Sans attendre le résultat de la consultation publique ouverte par l’EFSA, la Commission européenne a jugé nécessaire de lancer les démarches pour offrir un cadre juridique à ce procédé par le biais d’une révision de la législation sur les nouveaux aliments. D’une part, les Américains veulent pouvoir exporter leurs produits. Ils font planer la menace d’un nouveau bras de fer, identique à celui sur les OGM. D’autre part, explique en substance un expert européen, l’Europe entend, elle aussi, afficher sa bonne volonté auprès des industriels. Sa décision leur montre que leurs efforts de recherche et de développement seront récompensés par de réelles perspectives commerciales au sein l’UE.

« Informer les citoyens »

Pour les organisations professionnelles agricoles de l’UE (Copa et Cogeca), il n’y a pas lieu de se presser. « Il est indispensable d’informer les citoyens de l’état de la situation et de ne pas attendre que les produits issus de cette nouvelle technique se retrouvent dans les rayons », insiste Pekka Pesonen, leur secrétaire général. Les producteurs italiens sont parmi les plus hostiles, Sergio Marini, le président de la Coldiretti, l’un des principaux syndicats agricoles du pays ayant même annoncé que son organisation est prête à « une forte mobilisation pour empêcher que n’arrive dans les assiettes une réalité aussi hallucinante ». Quant au ministre français de l’Agriculture, Michel Barnier, il est « non seulement très prudent mais très, très réservé ». « Je ne suis pas partisan d’importer le modèle alimentaire américain », a-t-il indiqué, le 16 janvier, ajoutant, qu’en « Europe, nous avons notre propre modèle qui est fait de produits de qualité, de produits authentiques et de produits authentifiés ».

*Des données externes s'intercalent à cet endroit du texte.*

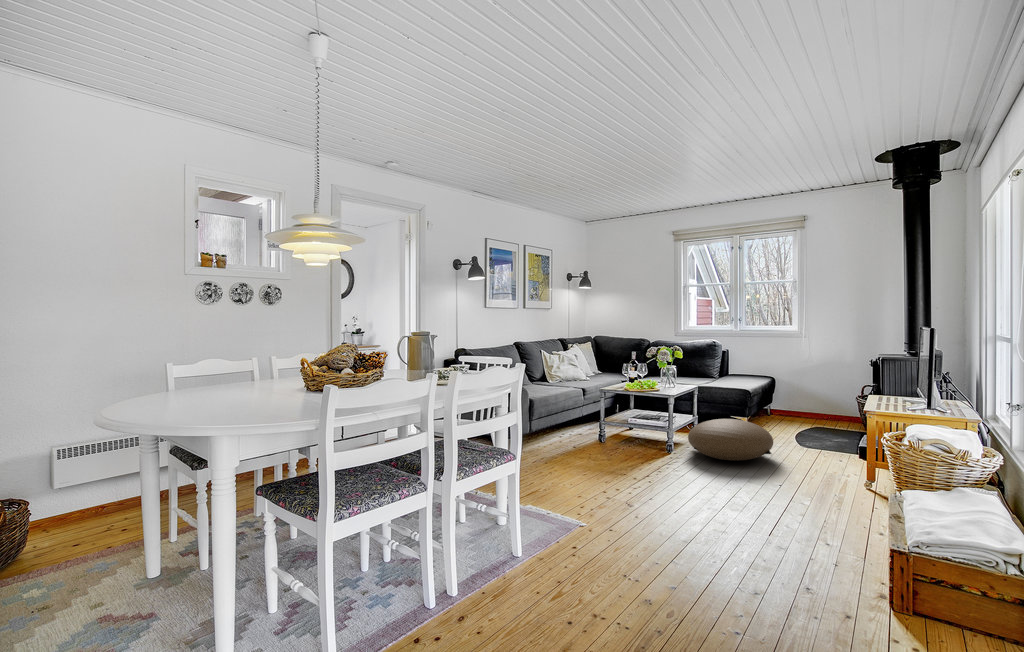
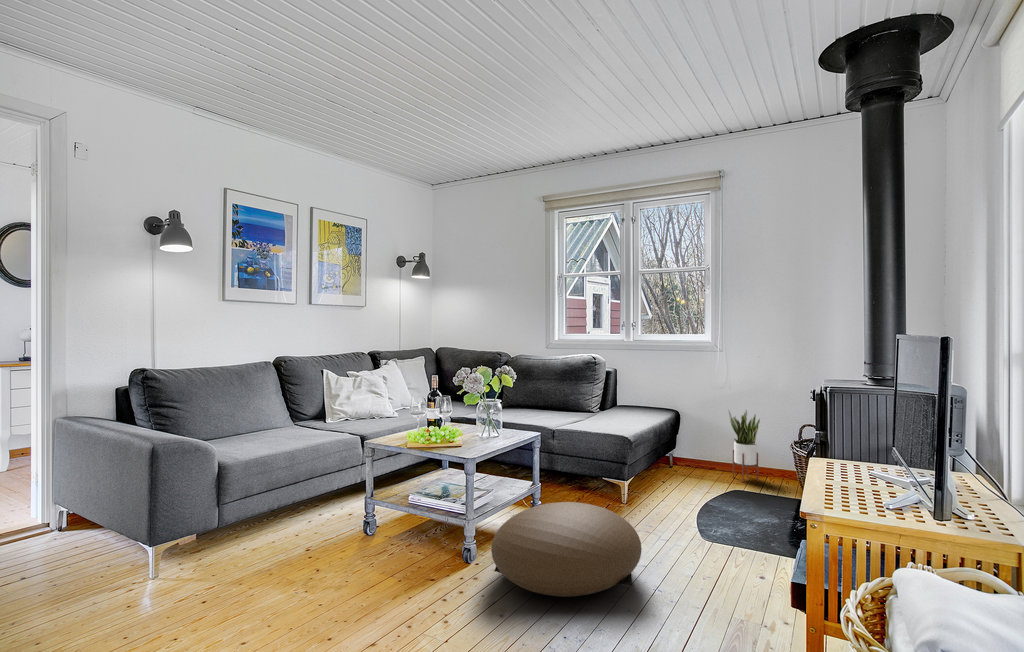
potted plant: none [812,375,835,423] -> present [728,409,760,482]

Bovins, porcs et chèvres clonés « sûrs », pour les Américains

Du côté américain, on estime que « la viande et les laitages provenant de bovins, de porcs et de chèvres clonés sont aussi sûrs que la nourriture que nous consommons tous les jours ». Toutefois, note la FDA, « il y a encore insuffisamment de données pour conclure que la viande et le lait d’ovins sont sûrs pour la consommation ». De plus, l’agence américaine a indiqué qu’elle ne demanderait pas d’étiquetage spécifique pour les produits d’animaux clonés. Les entreprises pourront le faire si elles le souhaitent. Pour le moment, les deux principales firmes américaines de clonage, Viagen et Trans Ova Genetics, ont produit environ 570 animaux clonés, essentiellement des bovins. Le sous-secrétaire à l’Agriculture, Bruce Knight a « encouragé » les entreprises à « maintenir leur moratoire volontaire durant une période de transition pour que le marché s’adapte ».